*TEXT:*
━━━━━━━━━━━━━━━━
Monday, October 6, 2014

Bearing Fruits in a Borrowed Vineyard

October 5, 2014 – The 17th Sunday after Pentecost, Proper 22A

© 2014 Evan D. Garner

Audio of this sermon can be heard here.

Have you ever borrowed something for so long that you think it’s become yours? Even today, I “own” some sweaters and jackets and ties that really belong to my father. Back when I was in high school, I would raid his closet when I needed to dress up for something, and, over time, those things ended up in my closet. Then, I went off to college and then to seminary and then to Montgomery and now to Decatur, and, each step of the way, I’ve packed them up and brought them with me. It’s been so long—twenty years, perhaps—that I can’t even be sure which ones are his and which ones are mine. And the good news is that, for the most part, he can’t remember either. I wouldn’t say that I can wear them with impunity—I can see him sitting across the room eyeing my outfit, trying to remember whether that jacket or that tie once belonged to him—but, after two decades, who cares?

Well, when it comes to the landowner’s vineyard, apparently he does. And why not? He planted the vineyard, built a fence around it, dug a wine press in it, and even erected a watchtower over it. After all of that, he leased the vineyard to some tenants and went away to another country. Then, the real work began. On hot days, the tenant farmers went out into the vineyard to dress the vines. On fiercely windy days, they tucked their heads down as they pulled weeds from around the plants. When the rains came late in the year, they braved gully-washers in order to keep the tender plants from being wiped out. And, all that time, they took pride in their work. It takes at least three years for a newly planted vineyard to bear fruit, which means that these tenants spent every day for three years looking after the vineyard that they had leased. When some of the plants withered and died, they felt the loss of digging them up and throwing them away. Finally, when the first fruits showed up, they gathered around the tiny grapes and smiled. These vines became their babies, and they thought of them as their own.

But, of course, they weren’t. Although the leasing agreement would have entitled the tenants to a share of the produce, the vast majority of it belonged to the owner—the one who had invested the capital to get the vineyard going, the one who had taken the risk in planting the vines, the one to whom the whole operation belonged. But, when the landowner’s servants came to get their master’s share, the tenants said no.

Now, at first this parable makes a lot of sense. Jesus lets us know up front that the tenants are wicked, so it doesn’t surprise us that they refuse to give up the owner’s share and beat and kill all those whom the owner sends. And the consequences don’t surprise us either. The owner gathers together a militia, which goes and seizes the tenants and puts them to a miserable death so that the owner can lease the vineyard to others. In fact, the end of the story is so logical that the Pharisees, to whom Jesus is speaking, are the ones who tell us what happened. But, then, we take a deeper look at the text, and a story that seemed simple enough at first becomes a real head-scratcher.
━━━━━━━━━━━━━━━━
*GIVEN DATA:*
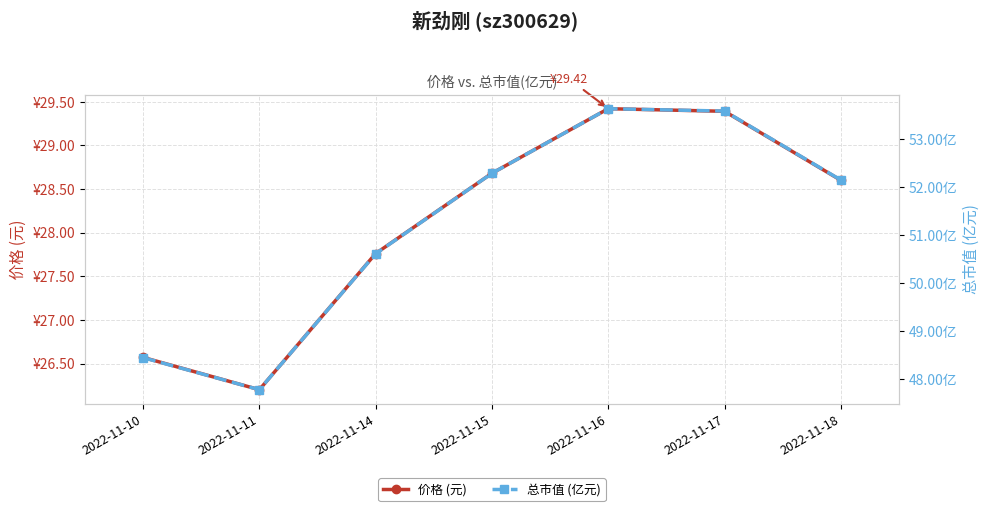

Reading right to left, what are all the values shown in this chart?

价格 (元): 2022-11-18=28.6	2022-11-17=29.4	2022-11-16=29.4	2022-11-15=28.7	2022-11-14=27.8	2022-11-11=26.2	2022-11-10=26.6
总市值 (亿元): 2022-11-18=52.1	2022-11-17=53.6	2022-11-16=53.6	2022-11-15=52.3	2022-11-14=50.6	2022-11-11=47.8	2022-11-10=48.4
━━━━━━━━━━━━━━━━
*ASSIGNMENT:*
Carry the vineyard sermon forward from its last sentence.

*EXERCISE ANSWER:*
After beating and killing the first two groups of slaves that the owner sent, the tenants, Jesus tells us, saw the owner’s son and said to themselves, “This is the heir; come, let us kill him and get his inheritance.” But in what sort of crazy world does that make sense? Sure, they operated under the delusion that by show of force they could maintain their control of the vineyard, but what sort of foolishness led them to believe that if they killed the owner’s son they would somehow be able to keep the vineyard permanently? And what about the landowner? After sending one group of slaves, who were summarily rejected, he sent another group, which met the same fate. So what did the owner do? He said to himself, “I think it’s a good idea to send my own son into harm’s way because surely those violent, lawless tenants will respect him.” We have a word for someone who does the same thing over and over and expects different results, and it’s a word we don’t often use to describe God, but this story about the kingdom is a tale of competing insanity—the tenants’ crazy self-delusion and the owner’s crazy self-sacrifice.

So here’s the real question: how is this upside-down parable of the vineyard a depiction of the kingdom of God? If you think it’s because a long time ago God took the kingdom away from some people who thought it belonged to them and gave it to us, you’re wrong. Anyone who thinks the kingdom belongs to him has convinced himself of the same delusion as those wicked tenants. It’s not our kingdom. It’s God’s kingdom. We might have been working the vineyard for as long as we can remember, and the fruits of our hard work might be pretty impressive, but the kingdom doesn’t belong to us. We’re just tenant farmers, working the land that belongs to God.

The reason this parable is a story about the kingdom is because God’s loves us so much that, not only has he given us everything that we have, but he has also given us his son in order to be sure that we realize just how huge that love is.

The problem is that we’ve been telling ourselves that everything belongs to us for our whole lives. It feels that way. It looks that way. From the time we were old enough to do our chores, we’ve been proud of what we’ve accomplished. We work hard to get what we’ve got, and we like to take credit for our successes. When I’ve been borrowing something so long that I’m convinced it belongs to me, it’s hard for me to hear someone say, “Hey, that jacket isn’t yours. It’s mine!” In fact, I’m so sure that it’s mine that I’ll even fight you for it: “No it’s not. I’ve had this thing for years. I got this when I was in high school.”

But life is a gift. Everything we have and everything we are comes from God, and life in God’s kingdom is built upon the recognition of that fact. But that’s a hard thing to remember when we don’t encounter the one who gave it all to us very often. What will break the cycle of our self-delusion? What will help us remember that it all belongs to God? Only God’s unfathomable love can shake us from our own crazy selfishness.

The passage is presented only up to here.